## Start Data lines

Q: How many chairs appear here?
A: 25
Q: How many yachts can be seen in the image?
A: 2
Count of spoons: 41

## End Data lines
## Start Data lines

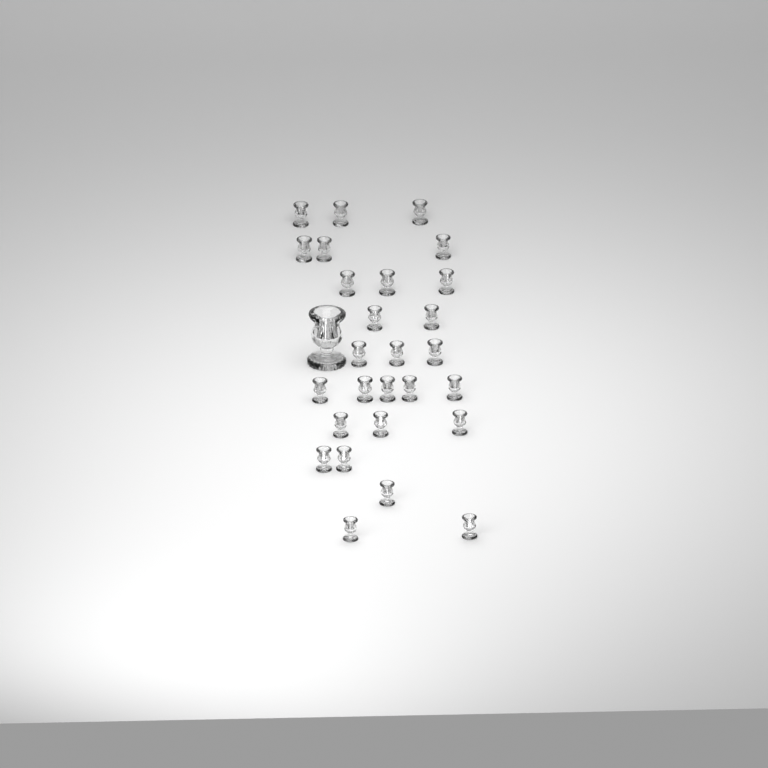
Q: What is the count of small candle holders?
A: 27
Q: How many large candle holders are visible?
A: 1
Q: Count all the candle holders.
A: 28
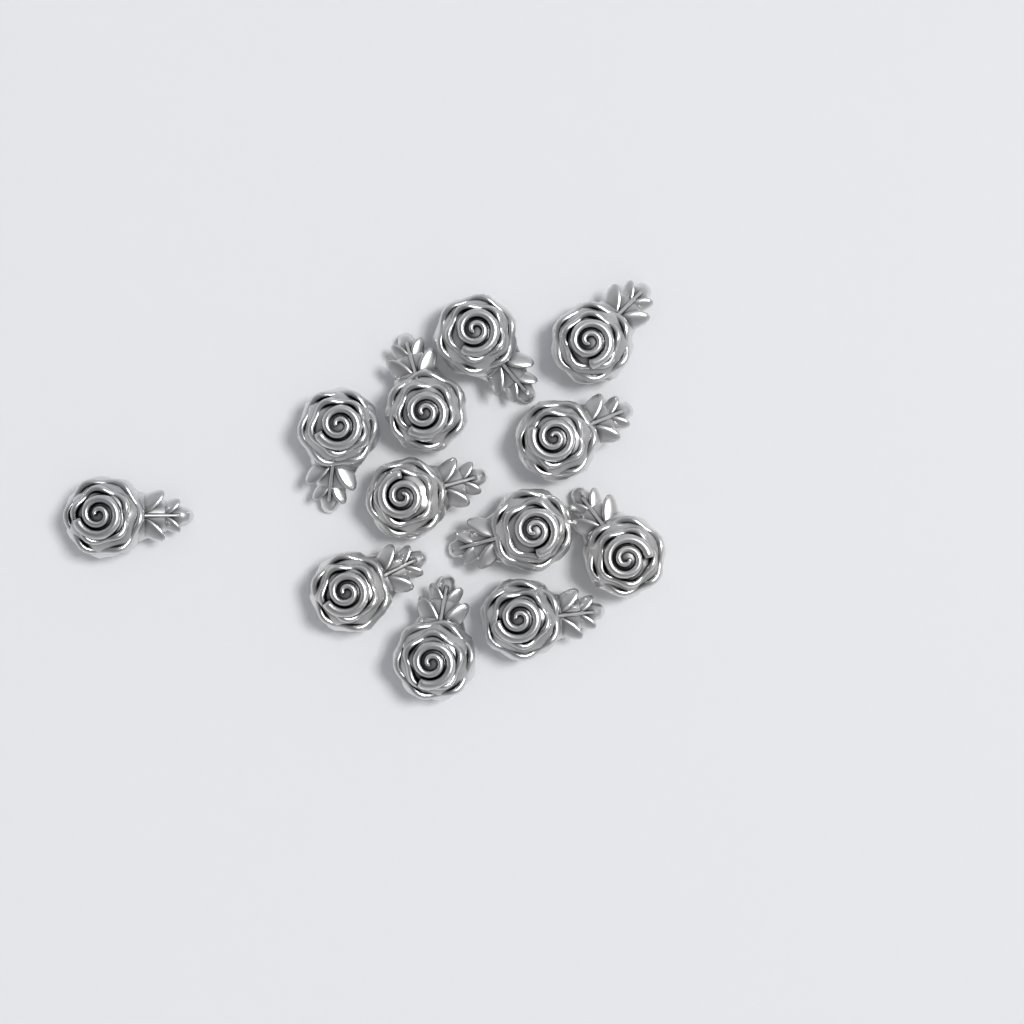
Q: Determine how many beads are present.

## End Data lines
## Start Data lines

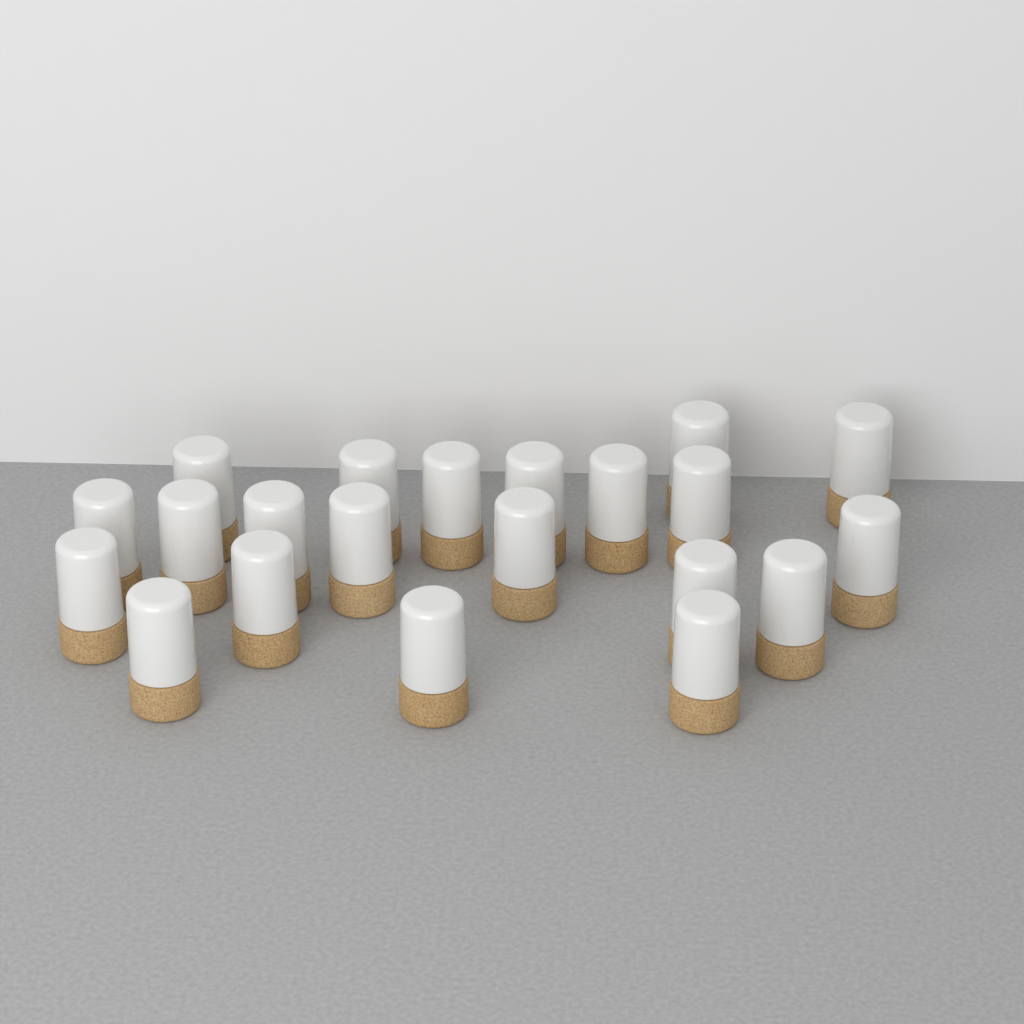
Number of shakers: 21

## End Data lines

## Task goal
Count the lines in the items above that contain the word "many", matching case exactly, and reply with only the number.

## Expected answer
4